La situation a rapidement évolué depuis le début de l'année. Amazon, Google, Meta, Microsoft et Oracle ont déjà placé environ 160 milliards de dollars d’obligations, près de quatre fois la moyenne historique. Le marché table sur 200 milliards pour 2026, avec une nouvelle accélération attendue en 2027.
La Suisse n’est pas en reste. Alphabet a ouvert le bal en février avec 3 milliards de francs en 5 tranches notées AA, Amazon a suivi en mai avec 3 milliards en 6 tranches. A elles seules, ces deux émissions pèsent 3,5% de l’indice corporate CHF.
Le détail compte autant que le montant: le 10 ans d’Alphabet est sorti à +94 points de base au-dessus de la Confédération, le 9 ans d’Amazon à +109 points. Des primes généreuses pour du AA/AA-, dans un marché CHF où le rendement se fait rare – d’où la ruée des investisseurs suisses.

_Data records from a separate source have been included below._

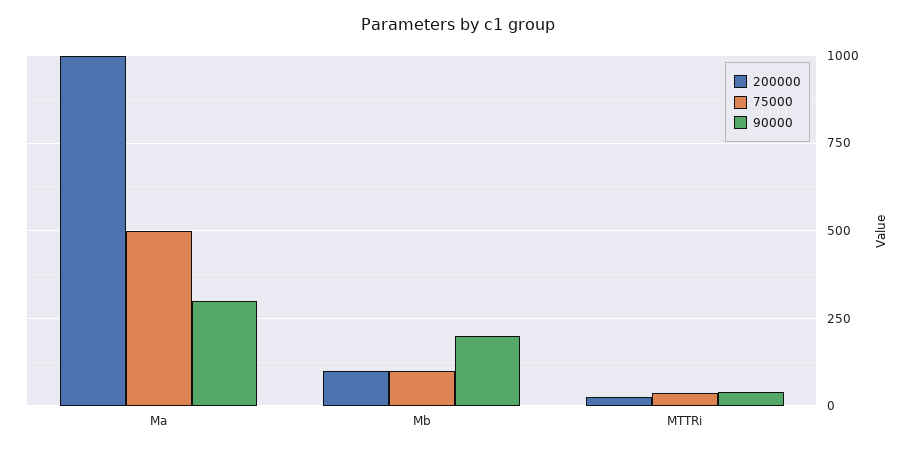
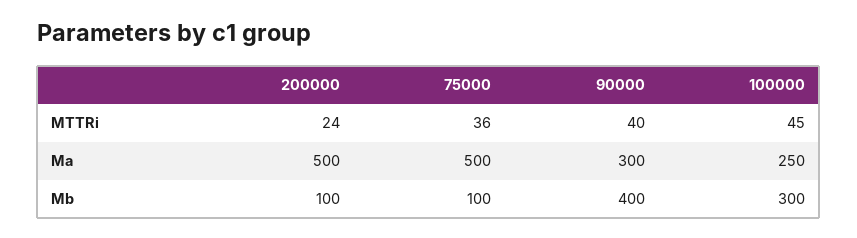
  {
    "200000": {
-     "Ma": 1000,
+     "Ma": 500,
      "Mb": 100,
      "MTTRi": 24
    },
    "75000": {
      "Ma": 500,
      "Mb": 100,
      "MTTRi": 36
    },
    "90000": {
      "Ma": 300,
-     "Mb": 200,
+     "Mb": 400,
      "MTTRi": 40
-   }
+   },
+   "100000": {
+     "MTTRi": 45,
+     "Ma": 250,
+     "Mb": 300
+   }
  }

Financer le capex par la dette, le scénario de 2000? Pas vraiment. A l’époque, les dot-com empruntaient sans bénéfices. Aujourd’hui, les hyperscalers affichent des marges solides et un endettement très faible: la dette finance la croissance, pas le déficit.
Pour le marché obligataire helvétique, cette vague est une aubaine: profondeur accrue, signatures de premier rang, primes attractives. Pour les hyperscalers, l’occasion de diversifier leurs sources de capitaux auprès des grands investisseurs suisses.